CHP’nin Atatürkçülüğü…
Hayır, bu zannettiğiniz gibi bana değil, Kemalist bir parti kurma çabasındaki Prof. Sina Akşin’e ait. Doğrusu kimin kafasından çıkmışsa tebrik ederim, buluş harika! Artık Atatürk ile CHP arasındaki bağın 1946’dan, hatta bence 1939’dan itibaren kopmuş olduğunu rahatlıkla söyleyebiliriz. Zaten bu bağ neydi ki! İsimden ibaret göstermelik bir bağ.
Şeyh Sait İsyanı’ndan sonra İstiklal Mahkemesi’nce asılan Bitlis Milletvekili Yusuf Ziya Bey’in zehir gibi bir tespitini aktarayım da, CHP’yi eleştirmek için İdris Küçükömer’e referans vermek zorunda kalanların elini rahatlatayım. Şu kehanette bulunuyor Yusuf Ziya Bey 1924’te: “CHP ancak başındaki insanla [Atatürk’le] şahsiyet ve manasını alabilecek, bu insan fâni hayattan elini çektikten sonra, kendisine layık halefler bulamayınca varlığı da, icraatı da, hedefleri de keşmekeş içinde kalacaktır.
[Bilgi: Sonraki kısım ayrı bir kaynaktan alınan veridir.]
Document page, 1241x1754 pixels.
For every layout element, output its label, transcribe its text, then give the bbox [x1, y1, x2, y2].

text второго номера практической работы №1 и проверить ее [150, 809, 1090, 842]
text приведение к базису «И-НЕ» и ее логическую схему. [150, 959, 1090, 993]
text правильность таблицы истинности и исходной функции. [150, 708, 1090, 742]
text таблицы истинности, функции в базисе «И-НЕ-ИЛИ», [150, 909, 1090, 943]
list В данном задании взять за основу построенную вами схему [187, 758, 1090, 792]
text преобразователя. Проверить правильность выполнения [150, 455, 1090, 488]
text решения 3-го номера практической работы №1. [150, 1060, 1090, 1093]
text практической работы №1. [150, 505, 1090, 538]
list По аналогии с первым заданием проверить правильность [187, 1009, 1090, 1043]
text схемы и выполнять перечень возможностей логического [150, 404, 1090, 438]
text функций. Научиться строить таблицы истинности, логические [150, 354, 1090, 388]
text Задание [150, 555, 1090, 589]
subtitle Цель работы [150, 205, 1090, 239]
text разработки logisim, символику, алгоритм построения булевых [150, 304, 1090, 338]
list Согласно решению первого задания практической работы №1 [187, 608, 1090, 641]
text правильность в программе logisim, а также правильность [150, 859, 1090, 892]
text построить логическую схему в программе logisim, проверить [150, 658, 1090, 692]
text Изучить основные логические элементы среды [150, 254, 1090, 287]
Çünkü taşıdığı isme rağmen asla halka nüfuz edemeyecek, halkın olamayacaktır.”
Bana göre 1939 Nisan’ında yapılan genel seçimler, Atatürk’ün gerçek ölüm tarihidir. O zamana kadar Atatürk’ün seçtiği vekillerle çalışmaktan bizar olan İsmet İnönü, seçimi yeniletmiş ve kendi arzusuna göre bir meclis oluşturmuştu. İşte eğer Atatürkçülüğe yönelik bir “karşı devrim”den söz edeceksek, bunun miladını Nisan 1939’a almamız gerekir. Nitekim İnönü’nün, 5 ay içerisinde iki defa cumhurbaşkanlığına seçilmiş olmasının (biri Kasım 1938’de, ikincisi Nisan 1939’dadır) altında da bu derin gerçek yatmaktadır.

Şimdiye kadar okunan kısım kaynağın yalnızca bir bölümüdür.